Appendix A and B
Appendix A: General Troubleshooting Tips
Everyone finds troubleshooting frustrating. Have patience, be attentive to details, and ask for help. You will have your coil performing beautifully in no time!
It’s impossible for us to cover every single failure scenario, and we’re not sure that a flowchart-style guide to a hundred different failure modes would even be that useful. Instead, follow these heuristic tips to chase down a bug.
- Visual inspection! We can’t stress enough that nothing beats manual hunting for incorrect components, wrong resistor values, or poor solder joints.
- Sometimes bad solder joints are invisible. Using a good soldering iron, reflow your joints and add a dab of fresh solder to shady connections. This alone fixes most of the problems that we encounter.
- The parts that most often break are logic ICs, not passives or power components. That’s why they’re socketed. If something dramatic happened to your coil, you will likely need to use a fresh set of silicon components.
- Inputs and outputs tell you a lot. Probably the most important troubleshooting technique is chasing signals through the circuit, datasheet in hand, until they vanish.

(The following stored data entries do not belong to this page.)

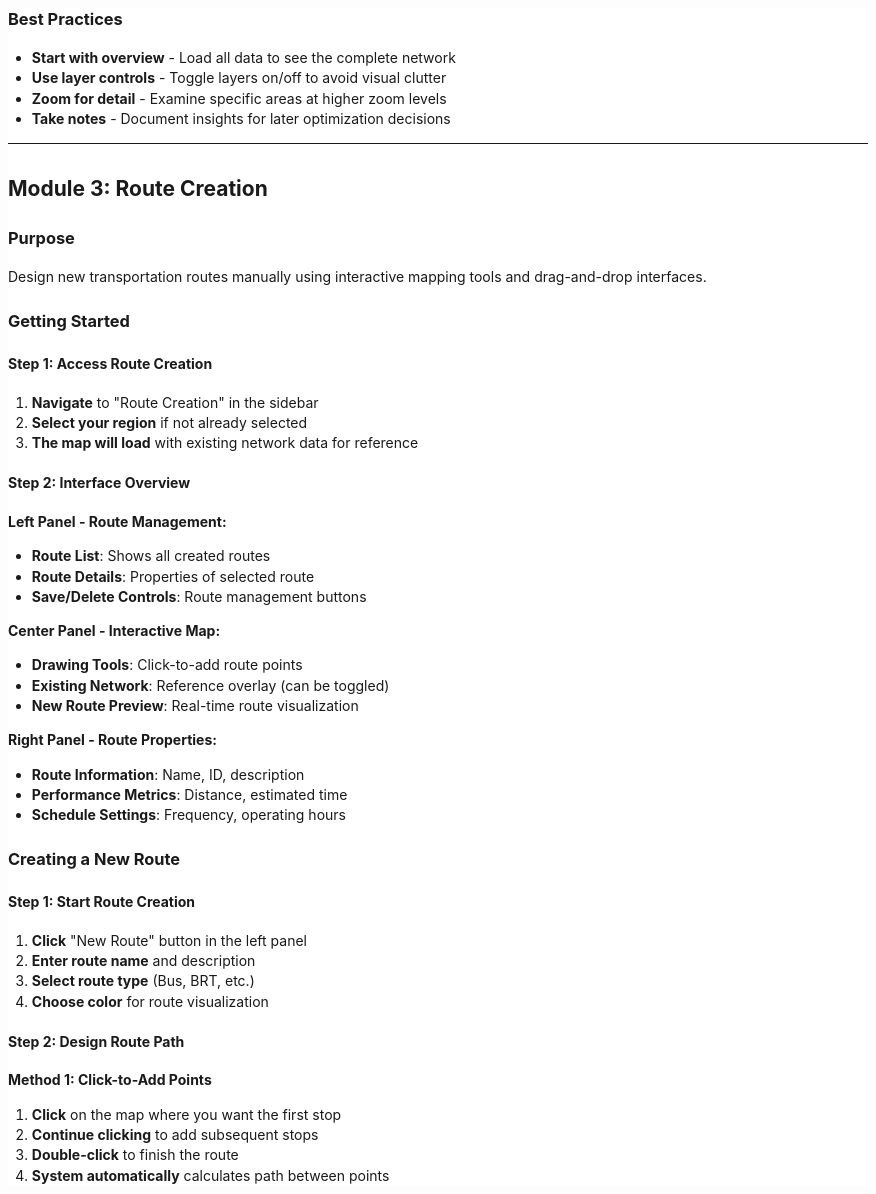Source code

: ### Best Practices
- **Start with overview** - Load all data to see the complete network
- **Use layer controls** - Toggle layers on/off to avoid visual clutter
- **Zoom for detail** - Examine specific areas at higher zoom levels
- **Take notes** - Document insights for later optimization decisions

---

## Module 3: Route Creation

### Purpose
Design new transportation routes manually using interactive mapping tools and drag-and-drop interfaces.


### Getting Started

#### Step 1: Access Route Creation
1. **Navigate** to "Route Creation" in the sidebar
2. **Select your region** if not already selected
3. **The map will load** with existing network data for reference

#### Step 2: Interface Overview

**Left Panel - Route Management:**
- **Route List**: Shows all created routes
- **Route Details**: Properties of selected route
- **Save/Delete Controls**: Route management buttons

**Center Panel - Interactive Map:**
- **Drawing Tools**: Click-to-add route points
- **Existing Network**: Reference overlay (can be toggled)
- **New Route Preview**: Real-time route visualization

**Right Panel - Route Properties:**
- **Route Information**: Name, ID, description
- **Performance Metrics**: Distance, estimated time
- **Schedule Settings**: Frequency, operating hours


### Creating a New Route

#### Step 1: Start Route Creation
1. **Click** "New Route" button in the left panel
2. **Enter route name** and description
3. **Select route type** (Bus, BRT, etc.)
4. **Choose color** for route visualization

#### Step 2: Design Route Path

**Method 1: Click-to-Add Points**
1. **Click** on the map where you want the first stop
2. **Continue clicking** to add subsequent stops
3. **Double-click** to finish the route
4. **System automatically** calculates path between points
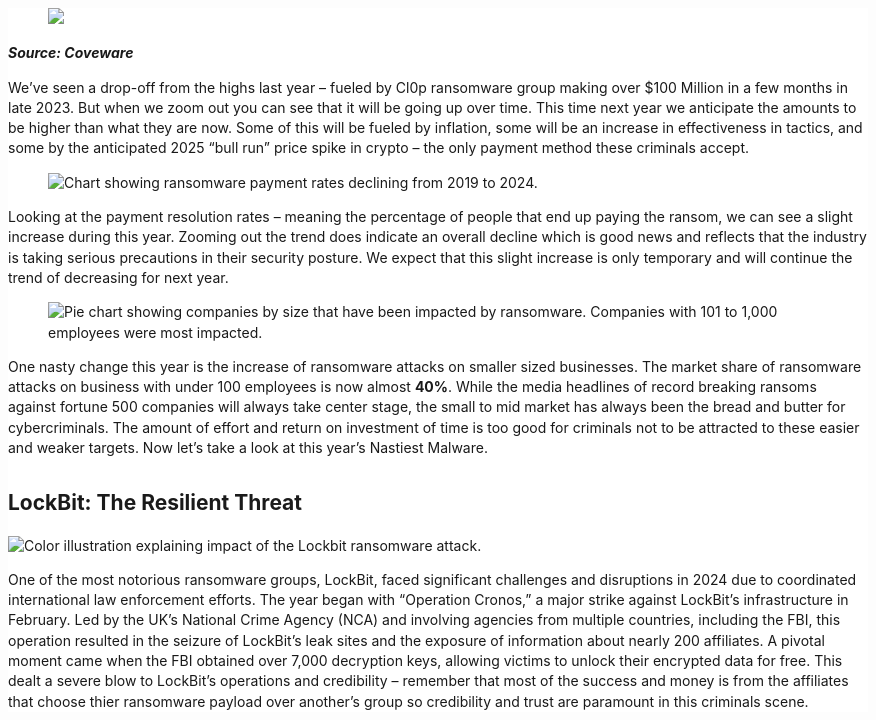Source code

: <figure>

![](https://blog-en.webroot.com/wp-content/uploads/2024/10/31075847/ransom-data.png)

</figure>

**_Source: Coveware_**

We’ve seen a drop-off from the highs last year – fueled by Cl0p ransomware group making over $100 Million in a few months in late 2023. But when we zoom out you can see that it will be going up over time. This time next year we anticipate the amounts to be higher than what they are now. Some of this will be fueled by inflation, some will be an increase in effectiveness in tactics, and some by the anticipated 2025 “bull run” price spike in crypto – the only payment method these criminals accept.

<figure>

![Chart showing ransomware payment rates declining from 2019 to 2024.](https://blog-en.webroot.com/wp-content/uploads/2024/10/31080435/ransomware-chart-1-1024x427.png)

<figcaption>

  

</figcaption>

</figure>

Looking at the payment resolution rates – meaning the percentage of people that end up paying the ransom, we can see a slight increase during this year. Zooming out the trend does indicate an overall decline which is good news and reflects that the industry is taking serious precautions in their security posture. We expect that this slight increase is only temporary and will continue the trend of decreasing for next year. 

<figure>

![Pie chart showing companies by size that have been impacted by ransomware. Companies with 101 to 1,000 employees were most impacted.](https://blog-en.webroot.com/wp-content/uploads/2024/10/31080635/ransomware-pie-chart.png)

<figcaption>

  

</figcaption>

</figure>

One nasty change this year is the increase of ransomware attacks on smaller sized businesses. The market share of ransomware attacks on business with under 100 employees is now almost **40%**. While the media headlines of record breaking ransoms against fortune 500 companies will always take center stage, the small to mid market has always been the bread and butter for cybercriminals. The amount of effort and return on investment of time is too good for criminals not to be attracted to these easier and weaker targets. Now let’s take a look at this year’s Nastiest Malware.

## LockBit: The Resilient Threat

![Color illustration explaining impact of the Lockbit ransomware attack.](https://blog-en.webroot.com/wp-content/uploads/2024/10/31080926/lockbit-graphic.jpg)

One of the most notorious ransomware groups, LockBit, faced significant challenges and disruptions in 2024 due to coordinated international law enforcement efforts. The year began with “Operation Cronos,” a major strike against LockBit’s infrastructure in February. Led by the UK’s National Crime Agency (NCA) and involving agencies from multiple countries, including the FBI, this operation resulted in the seizure of LockBit’s leak sites and the exposure of information about nearly 200 affiliates. A pivotal moment came when the FBI obtained over 7,000 decryption keys, allowing victims to unlock their encrypted data for free. This dealt a severe blow to LockBit’s operations and credibility – remember that most of the success and money is from the affiliates that choose thier ransomware payload over another’s group so credibility and trust are paramount in this criminals scene.
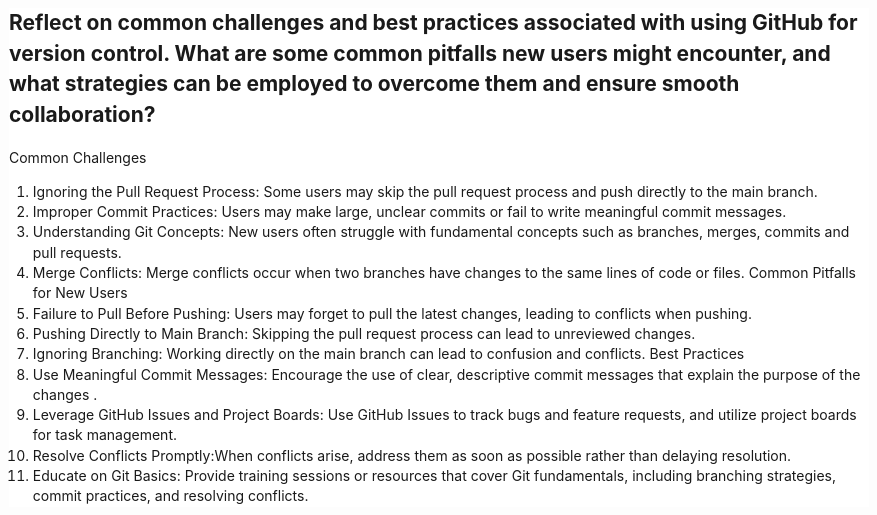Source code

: ## Reflect on common challenges and best practices associated with using GitHub for version control. What are some common pitfalls new users might encounter, and what strategies can be employed to overcome them and ensure smooth collaboration?
Common Challenges
1. Ignoring the Pull Request Process: Some users may skip the pull request process and push directly to the main branch.
2. Improper Commit Practices: Users may make large, unclear commits or fail to write meaningful commit messages.
3.  Understanding Git Concepts:  New users often struggle with fundamental concepts such as branches, merges, commits and pull requests.
4.   Merge Conflicts:  Merge conflicts occur when two branches have changes to the same lines of code or files.
   Common Pitfalls for New Users
1. Failure to Pull Before Pushing: Users may forget to pull the latest changes, leading to conflicts when pushing.
2. Pushing Directly to Main Branch: Skipping the pull request process can lead to unreviewed changes.
3. Ignoring Branching: Working directly on the main branch can lead to confusion and conflicts.
   Best Practices
  1. Use Meaningful Commit Messages: Encourage the use of clear, descriptive commit messages that explain the purpose of the changes .
  2. Leverage GitHub Issues and Project Boards: Use GitHub Issues to track bugs and feature requests, and utilize project boards for task management.
  3. Resolve Conflicts Promptly:When conflicts arise, address them as soon as possible rather than delaying resolution.
  4.  Educate on Git Basics: Provide training sessions or resources that cover Git fundamentals, including branching strategies, commit practices, and resolving conflicts.
   
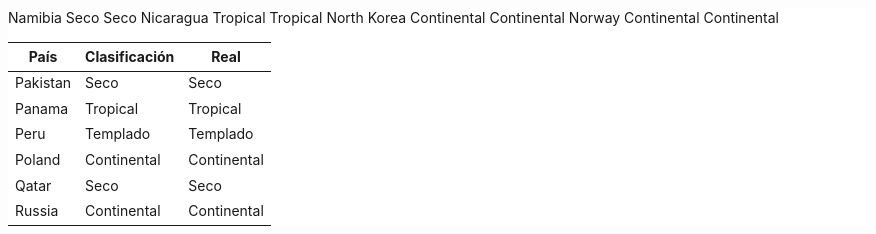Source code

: </tr>
<tr class="odd">
<td>Namibia</td>
<td>Seco</td>
<td>Seco</td>
</tr>
<tr class="even">
<td>Nicaragua</td>
<td>Tropical</td>
<td>Tropical</td>
</tr>
<tr class="odd">
<td>North Korea</td>
<td>Continental</td>
<td>Continental</td>
</tr>
<tr class="even">
<td>Norway</td>
<td>Continental</td>
<td>Continental</td>
</tr>
</tbody>
</table></td>
<td><table>
<thead>
<tr class="header">
<th>País</th>
<th>Clasificación</th>
<th>Real</th>
</tr>
</thead>
<tbody>
<tr class="odd">
<td>Pakistan</td>
<td>Seco</td>
<td>Seco</td>
</tr>
<tr class="even">
<td>Panama</td>
<td>Tropical</td>
<td>Tropical</td>
</tr>
<tr class="odd">
<td>Peru</td>
<td>Templado</td>
<td>Templado</td>
</tr>
<tr class="even">
<td>Poland</td>
<td>Continental</td>
<td>Continental</td>
</tr>
<tr class="odd">
<td>Qatar</td>
<td>Seco</td>
<td>Seco</td>
</tr>
<tr class="even">
<td>Russia</td>
<td>Continental</td>
<td>Continental</td>
</tr>
</tbody>
</table></td>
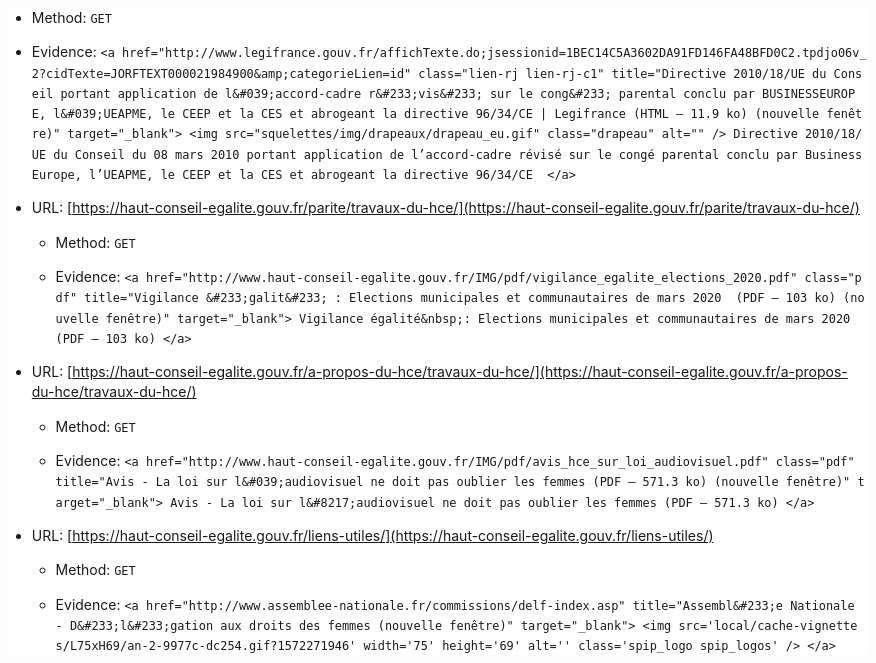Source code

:   
  * Method: `GET`
  
  
  * Evidence: `<a href="http://www.legifrance.gouv.fr/affichTexte.do;jsessionid=1BEC14C5A3602DA91FD146FA48BFD0C2.tpdjo06v_2?cidTexte=JORFTEXT000021984900&amp;categorieLien=id" class="lien-rj lien-rj-c1" title="Directive 2010/18/UE du Conseil portant application de l&#039;accord-cadre r&#233;vis&#233; sur le cong&#233; parental conclu par BUSINESSEUROPE, l&#039;UEAPME, le CEEP et la CES et abrogeant la directive 96/34/CE | Legifrance (HTML – 11.9 ko) (nouvelle fenêtre)" target="_blank">
				    <img src="squelettes/img/drapeaux/drapeau_eu.gif" class="drapeau" alt="" />
				    Directive 2010/18/UE du Conseil du 08 mars 2010 portant application de l’accord-cadre révisé sur le congé parental conclu par BusinessEurope, l’UEAPME, le CEEP et la CES et abrogeant la directive 96/34/CE 
				  </a>`
  
  
  
  
* URL: [https://haut-conseil-egalite.gouv.fr/parite/travaux-du-hce/](https://haut-conseil-egalite.gouv.fr/parite/travaux-du-hce/)
  
  
  * Method: `GET`
  
  
  * Evidence: `<a href="http://www.haut-conseil-egalite.gouv.fr/IMG/pdf/vigilance_egalite_elections_2020.pdf" class="pdf" title="Vigilance &#233;galit&#233; : Elections municipales et communautaires de mars 2020  (PDF – 103 ko) (nouvelle fenêtre)" target="_blank">
					          Vigilance égalité&nbsp;: Elections municipales et communautaires de mars 2020  (PDF – 103 ko)
					        </a>`
  
  
  
  
* URL: [https://haut-conseil-egalite.gouv.fr/a-propos-du-hce/travaux-du-hce/](https://haut-conseil-egalite.gouv.fr/a-propos-du-hce/travaux-du-hce/)
  
  
  * Method: `GET`
  
  
  * Evidence: `<a href="http://www.haut-conseil-egalite.gouv.fr/IMG/pdf/avis_hce_sur_loi_audiovisuel.pdf" class="pdf" title="Avis - La loi sur l&#039;audiovisuel ne doit pas oublier les femmes (PDF – 571.3 ko) (nouvelle fenêtre)" target="_blank">
					          Avis - La loi sur l&#8217;audiovisuel ne doit pas oublier les femmes (PDF – 571.3 ko)
					        </a>`
  
  
  
  
* URL: [https://haut-conseil-egalite.gouv.fr/liens-utiles/](https://haut-conseil-egalite.gouv.fr/liens-utiles/)
  
  
  * Method: `GET`
  
  
  * Evidence: `<a href="http://www.assemblee-nationale.fr/commissions/delf-index.asp" title="Assembl&#233;e Nationale - D&#233;l&#233;gation aux droits des femmes (nouvelle fenêtre)" target="_blank">
				  <img src='local/cache-vignettes/L75xH69/an-2-9977c-dc254.gif?1572271946' width='75' height='69' alt='' class='spip_logo spip_logos' />
				</a>`
  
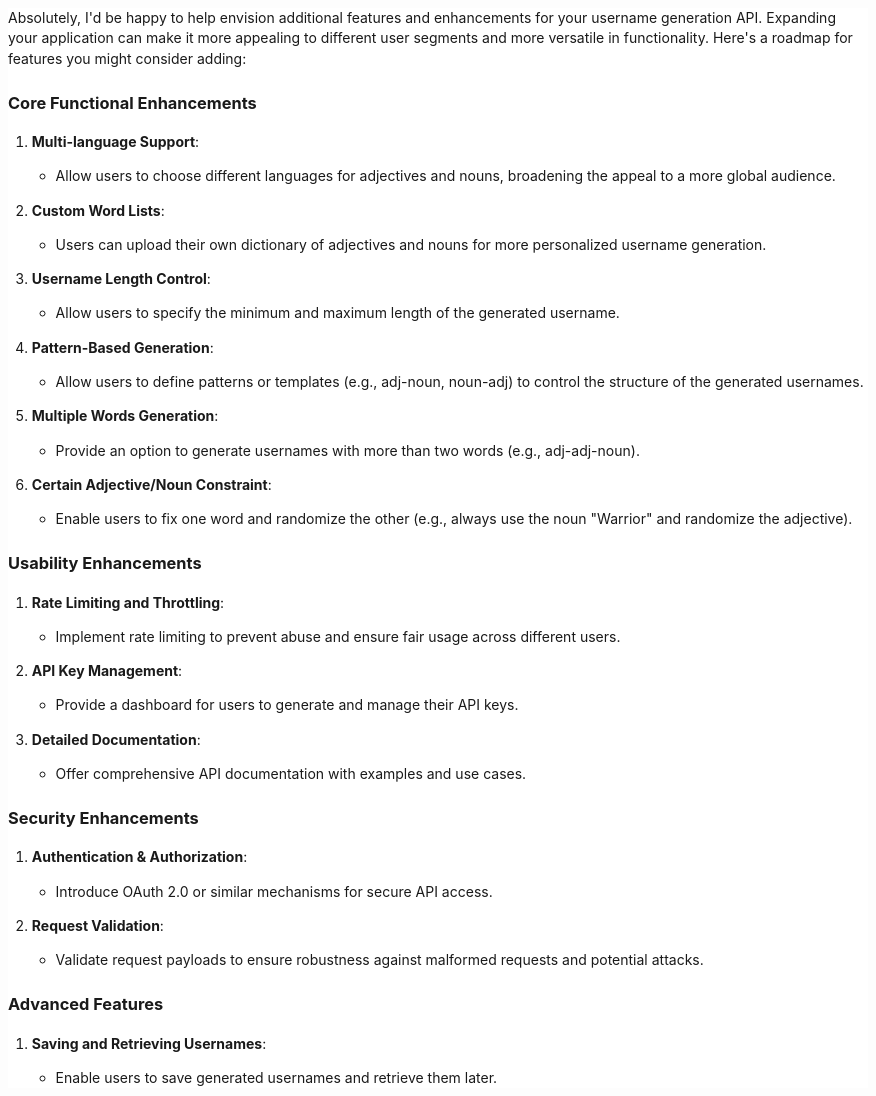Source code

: Absolutely, I'd be happy to help envision additional features and enhancements for your username generation API. Expanding your application can make it more appealing to different user segments and more versatile in functionality. Here's a roadmap for features you might consider adding:

### Core Functional Enhancements

1. **Multi-language Support**:

    - Allow users to choose different languages for adjectives and nouns, broadening the appeal to a more global audience.

2. **Custom Word Lists**:

    - Users can upload their own dictionary of adjectives and nouns for more personalized username generation.

3. **Username Length Control**:

    - Allow users to specify the minimum and maximum length of the generated username.

4. **Pattern-Based Generation**:

    - Allow users to define patterns or templates (e.g., adj-noun, noun-adj) to control the structure of the generated usernames.

5. **Multiple Words Generation**:

    - Provide an option to generate usernames with more than two words (e.g., adj-adj-noun).

6. **Certain Adjective/Noun Constraint**:
    - Enable users to fix one word and randomize the other (e.g., always use the noun "Warrior" and randomize the adjective).

### Usability Enhancements

1. **Rate Limiting and Throttling**:

    - Implement rate limiting to prevent abuse and ensure fair usage across different users.

2. **API Key Management**:

    - Provide a dashboard for users to generate and manage their API keys.

3. **Detailed Documentation**:
    - Offer comprehensive API documentation with examples and use cases.

### Security Enhancements

1. **Authentication & Authorization**:

    - Introduce OAuth 2.0 or similar mechanisms for secure API access.

2. **Request Validation**:
    - Validate request payloads to ensure robustness against malformed requests and potential attacks.

### Advanced Features

1. **Saving and Retrieving Usernames**:

    - Enable users to save generated usernames and retrieve them later.
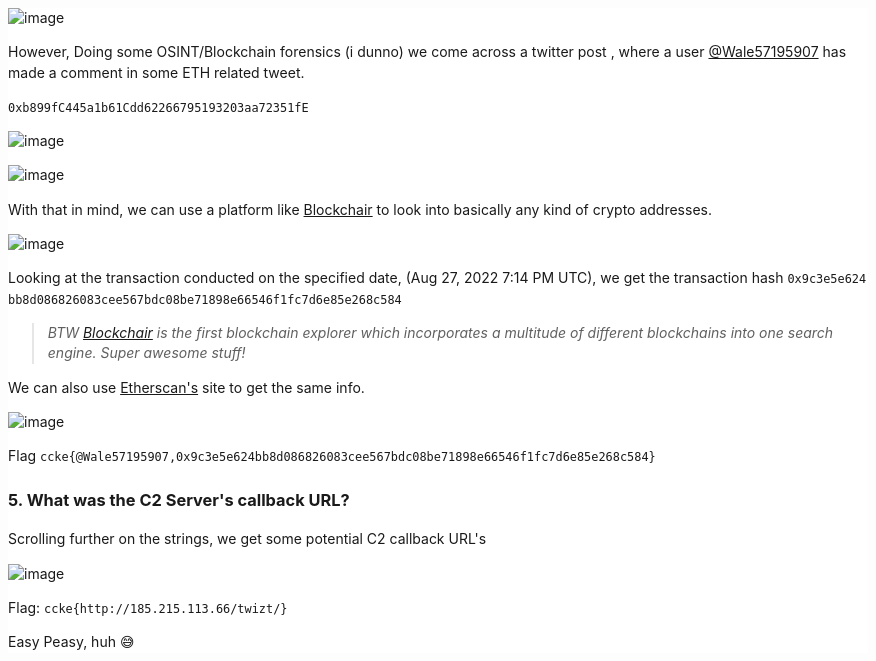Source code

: ![image](https://user-images.githubusercontent.com/58165365/190261185-8e2723a3-f11f-4c16-a06f-a4b7e0253033.png)

However, Doing some OSINT/Blockchain forensics (i dunno) we come across a twitter post , where a user [@Wale57195907](https://twitter.com/Wale57195907) has made a comment in some ETH related tweet.

`0xb899fC445a1b61Cdd62266795193203aa72351fE`

![image](https://user-images.githubusercontent.com/58165365/190261809-4c9ed245-5363-4f63-836c-747e43eddc37.png)

![image](https://user-images.githubusercontent.com/58165365/190262107-77f6cb19-4182-46f0-8eae-7735fd8b2e82.png)

With that in mind, we can use a platform like [Blockchair](https://blockchair.com/ethereum/address/0xb899fc445a1b61cdd62266795193203aa72351fe)
to look into basically any kind of crypto addresses.

![image](https://user-images.githubusercontent.com/58165365/190265015-e1e4fc87-295c-4ec8-ad1b-771e1669a92e.png)

Looking at the transaction conducted on the specified date, (Aug 27, 2022 7:14 PM UTC), we get the transaction hash `0x9c3e5e624bb8d086826083cee567bdc08be71898e66546f1fc7d6e85e268c584`

> _BTW [Blockchair](https://blockchair.com/) is the first blockchain explorer which incorporates a multitude of different blockchains into one search engine. Super awesome stuff!_

We can also use [Etherscan's](https://etherscan.io/address/0xb899fC445a1b61Cdd62266795193203aa72351fE) site to get the same info.

![image](https://user-images.githubusercontent.com/58165365/190285277-44ba57bd-5998-4bc9-8b0f-4552ff667799.png)

Flag `ccke{@Wale57195907,0x9c3e5e624bb8d086826083cee567bdc08be71898e66546f1fc7d6e85e268c584}`

### 5. What was the C2 Server's callback URL?

Scrolling further on the strings, we get some potential C2 callback URL's

![image](https://user-images.githubusercontent.com/58165365/190262923-05abc66d-3f8b-46d5-b51d-91931d6ddf01.png)

Flag: `ccke{http://185.215.113.66/twizt/}`

Easy Peasy, huh 😅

When they vanish, that means one of two things: either the upstream IC producing the signal has failed, or the downstream IC receiving signal has a shorted input. The first step is to check around the pins for shorts. Barring that, try pulling the downstream IC. If that fixes the problem, simply replace the chip. Otherwise, the upstream IC needs replacement.
- The simplest solution is often the correct one. A non-working coil is probably the fault of a bad solder joint or IC, not because of some mysterious RF phenomenon, swollen capacitor, or voodoo curses.
Every problem has a cause!
Remember that every problem has a cause. Components are very rarely dead upon arrival. Blindly replacing chips can lead to a whole lot more dead chips if you don’t find the root cause!
How to ask for help
If you don’t find your answer in the manual, take a look at onetesla.com/forum.
If you don’t find your solution in threads that are already there, feel free to post about your issue. When posting to the forum, include as much information as possible about the symptoms you’re observing.
Appendix B: OMD converter
The OMD converter (omdconvert.exe) is a command-line program. Download it at onetesla.com/downloads. You can run it by either dragging a file with a .MID extension onto its icon, which will produce a file with the same name and extension .OMD, or by running it from the command line with omdconvert.exe .
omdconvert.exe is also WINE compatible. Users of Unix-like operating systems should be able to run the converter via WINE. The source is built on top of the Improv library and should compile on most modern C++ compilers.